For that, you’d create an empty LXD VM and then install IPfire on it with:

  • lxc init ipfire --empty --vm -c limits.cpu=2 -c limits.memory=4GiB -c security.secureboot=false
  • lxc config device override ipfire root size=50GiB
  • lxc config device add ipfire install disk source=/path/to/installation/iso/file
  • lxc config device add ipfire eth0 nic nictype=bridged name=eth0 parent=br0
  • lxc config device add ipfire eth1 nic nictype=bridged name=eth1 parent=br1
  • lxc start ipfire --console=vga

This will create an empty VM that has 2 vCPU and 4GB of RAM as well as secureboot disabled.
It will then grow the disk from the default 10GB to 50GB (not sure how much IPfire needs).
Then you add the two NICs (this will vary based on your setup).
And lastly you start the VM with the VGA console attached so you can go through the install.

Once installed, stop the VM and do lxc config device remove ipfire install to detach the install media.

Hope that helps!

Hi @stgraber

You help me allot. However one more question. Ik now have 2 Nics in bridge mode on my Debian host. Can i add the network bridges directly to the vm?

i think i got it.

However can i also do the install with a vnc client? --vga is not working. i have a headless server.

You can get the output of the console from a headless LXD server by using a remote lxc client.

Hi Thomas

How can i achive this. If u do lxc start ipfire console and font het any input (no graphical) i am ussing SSH putty

You can use a machine that isn’t headless to connect to a headless server running LXD.

e.g.

lxc console myremote:<my instance> --type=vga

so i have to install a machine with lxd on it to connect to the remote?

if i do this on a remote machine that has a desktop i get the following error

unable to init server: Could not connect: Connection refused
(remote-viewer:6333): Gtk-Warning **: 18:23:07.460: cannot open display:

allredeay worked for me.

how can we backup a lxd vm. is a lxc export enough?
and since the virtual machine runs on lxd can i remove the kvm packages?

Btw i want to give you al my compliments on lxd.

@stgraber @tomp you guys are doing a great job. I love lxd and dont wont to use other virtualization any more!

kind regards chris.

Thanks!

If you are using the snap package of LXD then that includes the required QEMU software and doesn’t need external KVM packages.

You can export an instance to a file using lxc export <instance> <file name> and then reimport it later using lxc import <file name>.

Hi,

how can i add ram and hdd space to an excisting lxd vm machine?

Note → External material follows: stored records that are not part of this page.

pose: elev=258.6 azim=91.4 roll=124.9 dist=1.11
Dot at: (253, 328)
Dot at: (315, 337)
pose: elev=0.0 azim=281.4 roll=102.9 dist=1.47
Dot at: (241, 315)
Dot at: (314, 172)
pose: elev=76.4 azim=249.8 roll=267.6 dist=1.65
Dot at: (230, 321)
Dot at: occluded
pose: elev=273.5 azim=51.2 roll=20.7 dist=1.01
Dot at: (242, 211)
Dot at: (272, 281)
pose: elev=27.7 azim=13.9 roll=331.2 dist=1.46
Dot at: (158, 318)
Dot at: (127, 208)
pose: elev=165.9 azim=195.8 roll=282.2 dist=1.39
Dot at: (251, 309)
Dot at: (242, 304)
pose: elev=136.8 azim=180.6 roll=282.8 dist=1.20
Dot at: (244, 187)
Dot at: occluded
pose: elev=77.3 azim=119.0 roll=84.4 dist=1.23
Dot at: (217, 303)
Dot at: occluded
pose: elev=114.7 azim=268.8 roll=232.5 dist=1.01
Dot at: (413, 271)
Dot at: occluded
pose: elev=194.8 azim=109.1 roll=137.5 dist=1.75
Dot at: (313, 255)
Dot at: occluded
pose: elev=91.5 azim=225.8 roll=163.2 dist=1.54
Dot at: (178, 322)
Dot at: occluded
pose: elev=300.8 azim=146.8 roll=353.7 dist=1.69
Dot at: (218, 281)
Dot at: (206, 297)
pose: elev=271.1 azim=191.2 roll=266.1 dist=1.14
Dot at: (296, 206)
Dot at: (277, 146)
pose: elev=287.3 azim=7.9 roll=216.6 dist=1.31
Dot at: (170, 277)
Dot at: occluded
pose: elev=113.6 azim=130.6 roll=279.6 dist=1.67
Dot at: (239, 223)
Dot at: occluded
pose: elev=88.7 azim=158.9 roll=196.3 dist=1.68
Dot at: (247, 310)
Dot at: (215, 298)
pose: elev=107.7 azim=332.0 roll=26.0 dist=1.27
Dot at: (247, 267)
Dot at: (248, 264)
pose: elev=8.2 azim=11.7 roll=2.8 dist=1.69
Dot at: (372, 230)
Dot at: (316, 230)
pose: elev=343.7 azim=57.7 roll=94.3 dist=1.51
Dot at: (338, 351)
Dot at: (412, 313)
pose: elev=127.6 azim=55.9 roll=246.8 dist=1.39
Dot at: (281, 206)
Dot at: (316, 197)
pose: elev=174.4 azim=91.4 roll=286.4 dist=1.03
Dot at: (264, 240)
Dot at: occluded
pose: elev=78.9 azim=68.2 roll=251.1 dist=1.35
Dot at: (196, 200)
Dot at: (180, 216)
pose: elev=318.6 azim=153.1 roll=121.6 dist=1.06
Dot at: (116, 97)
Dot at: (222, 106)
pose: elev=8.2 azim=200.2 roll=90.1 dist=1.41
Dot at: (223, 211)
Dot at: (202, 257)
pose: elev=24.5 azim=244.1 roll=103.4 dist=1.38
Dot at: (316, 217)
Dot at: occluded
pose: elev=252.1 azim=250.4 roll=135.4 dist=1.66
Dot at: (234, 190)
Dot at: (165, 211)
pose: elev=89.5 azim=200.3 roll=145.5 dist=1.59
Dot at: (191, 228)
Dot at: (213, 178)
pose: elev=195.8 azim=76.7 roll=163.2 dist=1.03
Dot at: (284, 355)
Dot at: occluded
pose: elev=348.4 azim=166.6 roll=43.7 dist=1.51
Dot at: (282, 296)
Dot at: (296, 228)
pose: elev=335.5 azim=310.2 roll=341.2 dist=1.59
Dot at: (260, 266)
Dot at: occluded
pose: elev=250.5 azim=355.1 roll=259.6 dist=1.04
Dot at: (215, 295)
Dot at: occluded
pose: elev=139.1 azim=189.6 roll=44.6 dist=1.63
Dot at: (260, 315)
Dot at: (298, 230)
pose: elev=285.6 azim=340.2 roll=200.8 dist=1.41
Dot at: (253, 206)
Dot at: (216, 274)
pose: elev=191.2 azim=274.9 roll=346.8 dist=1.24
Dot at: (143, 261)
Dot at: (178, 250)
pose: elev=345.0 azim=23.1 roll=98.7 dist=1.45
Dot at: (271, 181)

In both cases, you’ll want to shut it down first.
For memory, you do: lxc config set NAME limits.memory=4GiB
For disk, it’s either of those (depending on whether you’ve already changed it):

  • lxc config device override NAME root size=20GiB
  • lxc config set NAME root size=20GiB

Note that for disk, if you’re not using an image which has cloud-init baked in, you’ll need to manually grow your partitions after the fact. This can usually be done with a tool called growpart that you can install on most distros.

  • growpart /dev/sda 2
  • resize2fs /dev/sda2

Image that include cloud-init will do that automatically for you on boot.